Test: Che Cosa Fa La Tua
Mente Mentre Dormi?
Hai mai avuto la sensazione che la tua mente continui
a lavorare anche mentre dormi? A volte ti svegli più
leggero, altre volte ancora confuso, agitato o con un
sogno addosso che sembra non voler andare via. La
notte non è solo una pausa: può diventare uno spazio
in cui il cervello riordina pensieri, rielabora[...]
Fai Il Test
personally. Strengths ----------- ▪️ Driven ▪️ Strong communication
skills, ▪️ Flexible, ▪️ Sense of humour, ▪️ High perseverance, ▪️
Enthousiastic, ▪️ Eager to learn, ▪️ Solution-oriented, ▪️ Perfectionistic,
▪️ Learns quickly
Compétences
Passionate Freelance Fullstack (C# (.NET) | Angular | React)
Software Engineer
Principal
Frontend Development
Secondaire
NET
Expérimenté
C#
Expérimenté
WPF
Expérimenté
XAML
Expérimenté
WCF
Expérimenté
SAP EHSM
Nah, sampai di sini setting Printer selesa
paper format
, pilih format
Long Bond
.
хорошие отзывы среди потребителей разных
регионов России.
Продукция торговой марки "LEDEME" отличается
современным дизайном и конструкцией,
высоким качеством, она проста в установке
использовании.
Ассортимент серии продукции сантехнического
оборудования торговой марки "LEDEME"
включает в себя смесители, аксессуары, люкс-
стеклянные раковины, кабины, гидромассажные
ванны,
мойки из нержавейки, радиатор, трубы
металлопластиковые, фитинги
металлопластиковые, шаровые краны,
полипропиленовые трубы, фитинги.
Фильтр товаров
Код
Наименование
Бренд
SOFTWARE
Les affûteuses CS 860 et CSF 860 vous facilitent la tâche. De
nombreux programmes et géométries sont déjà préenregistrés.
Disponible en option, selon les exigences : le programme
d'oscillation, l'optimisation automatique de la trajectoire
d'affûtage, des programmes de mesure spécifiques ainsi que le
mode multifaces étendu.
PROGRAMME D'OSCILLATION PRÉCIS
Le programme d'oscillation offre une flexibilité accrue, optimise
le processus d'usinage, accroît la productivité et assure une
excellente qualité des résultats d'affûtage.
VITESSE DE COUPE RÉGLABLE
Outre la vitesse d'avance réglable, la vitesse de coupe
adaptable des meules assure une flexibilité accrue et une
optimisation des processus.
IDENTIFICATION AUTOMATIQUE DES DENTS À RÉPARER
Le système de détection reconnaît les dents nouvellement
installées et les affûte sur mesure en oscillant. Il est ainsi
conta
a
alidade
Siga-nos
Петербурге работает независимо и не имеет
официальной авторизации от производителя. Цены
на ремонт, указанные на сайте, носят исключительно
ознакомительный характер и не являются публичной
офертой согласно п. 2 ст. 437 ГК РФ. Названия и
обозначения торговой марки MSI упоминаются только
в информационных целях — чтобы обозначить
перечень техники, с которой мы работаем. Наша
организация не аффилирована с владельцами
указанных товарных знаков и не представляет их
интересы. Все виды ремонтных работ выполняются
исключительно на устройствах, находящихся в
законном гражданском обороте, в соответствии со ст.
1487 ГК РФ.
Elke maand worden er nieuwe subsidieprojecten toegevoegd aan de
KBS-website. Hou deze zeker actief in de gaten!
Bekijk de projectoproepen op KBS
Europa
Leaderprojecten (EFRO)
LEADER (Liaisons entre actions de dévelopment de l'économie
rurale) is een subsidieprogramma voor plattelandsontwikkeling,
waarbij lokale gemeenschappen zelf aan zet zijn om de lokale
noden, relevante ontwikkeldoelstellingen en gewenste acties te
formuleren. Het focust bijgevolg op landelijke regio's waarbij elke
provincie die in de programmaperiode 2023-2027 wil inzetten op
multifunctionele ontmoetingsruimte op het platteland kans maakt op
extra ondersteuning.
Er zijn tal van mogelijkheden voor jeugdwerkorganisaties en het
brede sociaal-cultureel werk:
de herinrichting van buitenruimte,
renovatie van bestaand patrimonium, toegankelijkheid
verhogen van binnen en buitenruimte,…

▶ **About this exercise**: Edit the data from its start through the line containing "personally. Strengths ----------- ▪️", inclusive: replace "sogno" with "ricordo" and leave everything else unchanged.

▶ **Reply to the exercise**:
Test: Che Cosa Fa La Tua
Mente Mentre Dormi?
Hai mai avuto la sensazione che la tua mente continui
a lavorare anche mentre dormi? A volte ti svegli più
leggero, altre volte ancora confuso, agitato o con un
ricordo addosso che sembra non voler andare via. La
notte non è solo una pausa: può diventare uno spazio
in cui il cervello riordina pensieri, rielabora[...]
Fai Il Test
personally. Strengths ----------- ▪️ Driven ▪️ Strong communication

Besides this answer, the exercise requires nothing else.